··· Excerpted text ···
Total time: 40 minutes || Active time: 15 minutes
See those sets of footprints in the snow? Now notice where one set disappears? That was when soup was carrying you.
It’s January (again? wtf!) in the midwest. The Christmas lights are coming down (well, they should be anyway), the Valentine’s hearts have not yet appeared, and the New Year’s Resolutions are just beginning to wobble. The only thing that’s keeping society from falling to pieces is soup!
Invite a friend over, break some bread (olive sourdough spoken here), and inhale big bowlfuls of comfort like this one. Chewy rice and succulent chickpeas, fragranced with rosemary, thyme and celery, pulled together by luscious cashew cream. And of course I throw in a little kale at the end for good measure. I chose lacinato because it holds its bite, but you, of course, can use whatever you like! Some green onions on top add another whiff of of flavor and even a hint at Springtime, which — hard to believe — is just around the corner. I promise.
~ If — for whatever reason — you don’t want to use cashew cream, unsweetened plain almond or soy milk will work. It doesn’t get as creamy, but it’s still yummy! Just please double and triple check that it’s unsweetened, or it’ll be awkward tasting.
··· Available data ···
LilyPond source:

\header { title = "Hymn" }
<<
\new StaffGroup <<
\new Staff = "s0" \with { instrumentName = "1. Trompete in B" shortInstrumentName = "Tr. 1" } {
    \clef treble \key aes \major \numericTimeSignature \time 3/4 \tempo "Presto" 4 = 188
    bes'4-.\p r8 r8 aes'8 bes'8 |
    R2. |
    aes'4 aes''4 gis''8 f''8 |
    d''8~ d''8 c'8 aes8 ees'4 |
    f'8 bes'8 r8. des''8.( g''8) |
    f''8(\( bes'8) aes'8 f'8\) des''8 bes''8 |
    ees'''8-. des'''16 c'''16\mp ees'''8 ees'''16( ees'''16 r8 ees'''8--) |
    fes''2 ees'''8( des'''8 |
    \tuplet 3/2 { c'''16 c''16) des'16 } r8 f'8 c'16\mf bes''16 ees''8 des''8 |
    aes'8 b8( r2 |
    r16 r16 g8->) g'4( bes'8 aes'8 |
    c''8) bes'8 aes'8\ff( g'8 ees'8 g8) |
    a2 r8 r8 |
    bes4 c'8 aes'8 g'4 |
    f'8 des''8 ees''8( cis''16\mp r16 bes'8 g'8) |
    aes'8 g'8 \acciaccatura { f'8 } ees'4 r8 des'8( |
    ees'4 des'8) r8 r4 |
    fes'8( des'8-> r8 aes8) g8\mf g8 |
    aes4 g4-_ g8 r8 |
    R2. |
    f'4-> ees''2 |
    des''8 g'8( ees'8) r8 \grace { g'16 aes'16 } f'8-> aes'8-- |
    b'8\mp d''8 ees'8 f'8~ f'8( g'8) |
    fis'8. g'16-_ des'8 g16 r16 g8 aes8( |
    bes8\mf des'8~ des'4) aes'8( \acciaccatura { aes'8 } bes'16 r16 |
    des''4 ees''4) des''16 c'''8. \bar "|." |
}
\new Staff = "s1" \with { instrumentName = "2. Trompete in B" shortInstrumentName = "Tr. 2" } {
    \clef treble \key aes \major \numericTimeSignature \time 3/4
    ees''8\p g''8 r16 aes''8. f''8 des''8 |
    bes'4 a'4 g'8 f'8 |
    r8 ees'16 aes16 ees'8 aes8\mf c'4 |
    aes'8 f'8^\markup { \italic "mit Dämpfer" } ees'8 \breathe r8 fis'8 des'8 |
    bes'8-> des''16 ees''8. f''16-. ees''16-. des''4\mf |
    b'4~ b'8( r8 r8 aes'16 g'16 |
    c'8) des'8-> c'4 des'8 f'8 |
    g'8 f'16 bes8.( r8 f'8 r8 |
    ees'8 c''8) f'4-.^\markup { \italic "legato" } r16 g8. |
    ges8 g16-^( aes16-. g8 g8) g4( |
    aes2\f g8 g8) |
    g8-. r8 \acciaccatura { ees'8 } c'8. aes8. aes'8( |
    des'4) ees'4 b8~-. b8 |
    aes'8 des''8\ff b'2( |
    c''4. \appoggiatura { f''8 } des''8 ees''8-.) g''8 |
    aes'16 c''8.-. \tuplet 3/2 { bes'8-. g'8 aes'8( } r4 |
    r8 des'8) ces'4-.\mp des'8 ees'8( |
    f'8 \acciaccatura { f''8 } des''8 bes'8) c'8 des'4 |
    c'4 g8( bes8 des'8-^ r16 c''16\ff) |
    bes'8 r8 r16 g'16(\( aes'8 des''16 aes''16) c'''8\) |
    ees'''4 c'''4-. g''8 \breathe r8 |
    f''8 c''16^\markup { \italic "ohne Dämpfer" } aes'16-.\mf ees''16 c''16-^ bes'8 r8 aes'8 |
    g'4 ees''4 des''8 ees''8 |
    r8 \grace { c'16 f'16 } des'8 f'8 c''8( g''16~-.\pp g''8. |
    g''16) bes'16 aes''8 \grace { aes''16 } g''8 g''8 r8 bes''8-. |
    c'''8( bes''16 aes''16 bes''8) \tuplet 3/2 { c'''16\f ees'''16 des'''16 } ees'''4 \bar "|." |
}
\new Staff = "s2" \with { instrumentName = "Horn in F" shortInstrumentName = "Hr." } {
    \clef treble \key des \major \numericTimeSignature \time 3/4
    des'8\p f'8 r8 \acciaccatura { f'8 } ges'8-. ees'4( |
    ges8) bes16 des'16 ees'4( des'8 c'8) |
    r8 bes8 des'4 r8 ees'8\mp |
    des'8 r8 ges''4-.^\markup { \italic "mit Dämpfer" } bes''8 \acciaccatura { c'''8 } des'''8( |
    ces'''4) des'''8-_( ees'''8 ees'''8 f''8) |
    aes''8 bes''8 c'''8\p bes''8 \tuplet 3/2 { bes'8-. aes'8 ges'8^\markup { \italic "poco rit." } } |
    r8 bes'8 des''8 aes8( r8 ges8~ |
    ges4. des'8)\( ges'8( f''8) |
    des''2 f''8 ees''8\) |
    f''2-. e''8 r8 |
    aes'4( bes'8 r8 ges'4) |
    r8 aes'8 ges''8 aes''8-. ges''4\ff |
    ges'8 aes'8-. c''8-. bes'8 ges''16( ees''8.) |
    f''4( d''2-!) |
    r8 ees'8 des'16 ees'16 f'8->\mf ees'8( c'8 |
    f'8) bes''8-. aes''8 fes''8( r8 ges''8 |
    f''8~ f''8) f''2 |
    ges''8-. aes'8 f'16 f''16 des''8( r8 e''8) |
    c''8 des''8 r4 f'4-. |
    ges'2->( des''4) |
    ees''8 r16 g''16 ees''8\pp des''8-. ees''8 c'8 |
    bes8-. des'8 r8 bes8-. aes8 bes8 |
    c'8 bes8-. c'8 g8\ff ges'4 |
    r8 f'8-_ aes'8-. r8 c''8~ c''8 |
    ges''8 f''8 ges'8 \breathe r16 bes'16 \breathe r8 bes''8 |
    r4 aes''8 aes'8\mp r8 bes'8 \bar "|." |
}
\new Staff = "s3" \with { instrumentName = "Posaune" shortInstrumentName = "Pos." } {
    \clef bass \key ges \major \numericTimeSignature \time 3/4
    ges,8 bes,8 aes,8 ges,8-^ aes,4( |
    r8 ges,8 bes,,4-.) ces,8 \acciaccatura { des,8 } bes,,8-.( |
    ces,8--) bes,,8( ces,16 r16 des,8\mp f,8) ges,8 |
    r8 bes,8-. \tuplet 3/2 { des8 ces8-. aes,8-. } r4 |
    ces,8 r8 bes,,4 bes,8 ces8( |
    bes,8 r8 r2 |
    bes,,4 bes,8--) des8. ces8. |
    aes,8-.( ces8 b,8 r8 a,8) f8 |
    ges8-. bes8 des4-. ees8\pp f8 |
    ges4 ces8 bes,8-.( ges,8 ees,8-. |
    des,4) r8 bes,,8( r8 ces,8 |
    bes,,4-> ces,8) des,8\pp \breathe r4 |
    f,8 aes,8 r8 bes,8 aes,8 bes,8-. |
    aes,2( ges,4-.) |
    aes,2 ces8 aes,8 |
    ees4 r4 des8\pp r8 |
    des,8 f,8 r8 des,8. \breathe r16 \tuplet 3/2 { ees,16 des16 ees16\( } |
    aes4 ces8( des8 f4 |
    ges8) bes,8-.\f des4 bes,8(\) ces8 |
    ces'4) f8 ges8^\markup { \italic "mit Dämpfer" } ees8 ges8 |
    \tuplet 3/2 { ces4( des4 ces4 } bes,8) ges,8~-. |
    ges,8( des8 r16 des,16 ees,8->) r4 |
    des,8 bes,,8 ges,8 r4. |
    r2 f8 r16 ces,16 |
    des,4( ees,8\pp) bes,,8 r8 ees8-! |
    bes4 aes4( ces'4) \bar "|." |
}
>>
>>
···
Tasks:
1) Restate the soup post from "It’s January (again?" to "corner. I promise.", substituting "spinach" for "kale".
2) List every line of the records that contains the string "markup". Case counts.

Solutions to the exercise:
1)
It’s January (again? wtf!) in the midwest. The Christmas lights are coming down (well, they should be anyway), the Valentine’s hearts have not yet appeared, and the New Year’s Resolutions are just beginning to wobble. The only thing that’s keeping society from falling to pieces is soup!
Invite a friend over, break some bread (olive sourdough spoken here), and inhale big bowlfuls of comfort like this one. Chewy rice and succulent chickpeas, fragranced with rosemary, thyme and celery, pulled together by luscious cashew cream. And of course I throw in a little spinach at the end for good measure. I chose lacinato because it holds its bite, but you, of course, can use whatever you like! Some green onions on top add another whiff of of flavor and even a hint at Springtime, which — hard to believe — is just around the corner. I promise.

2)
    aes'8 f'8^\markup { \italic "mit Dämpfer" } ees'8 \breathe r8 fis'8 des'8 |
    ees'8 c''8) f'4-.^\markup { \italic "legato" } r16 g8. |
    f''8 c''16^\markup { \italic "ohne Dämpfer" } aes'16-.\mf ees''16 c''16-^ bes'8 r8 aes'8 |
    des'8 r8 ges''4-.^\markup { \italic "mit Dämpfer" } bes''8 \acciaccatura { c'''8 } des'''8( |
    aes''8 bes''8 c'''8\p bes''8 \tuplet 3/2 { bes'8-. aes'8 ges'8^\markup { \italic "poco rit." } } |
    ces'4) f8 ges8^\markup { \italic "mit Dämpfer" } ees8 ges8 |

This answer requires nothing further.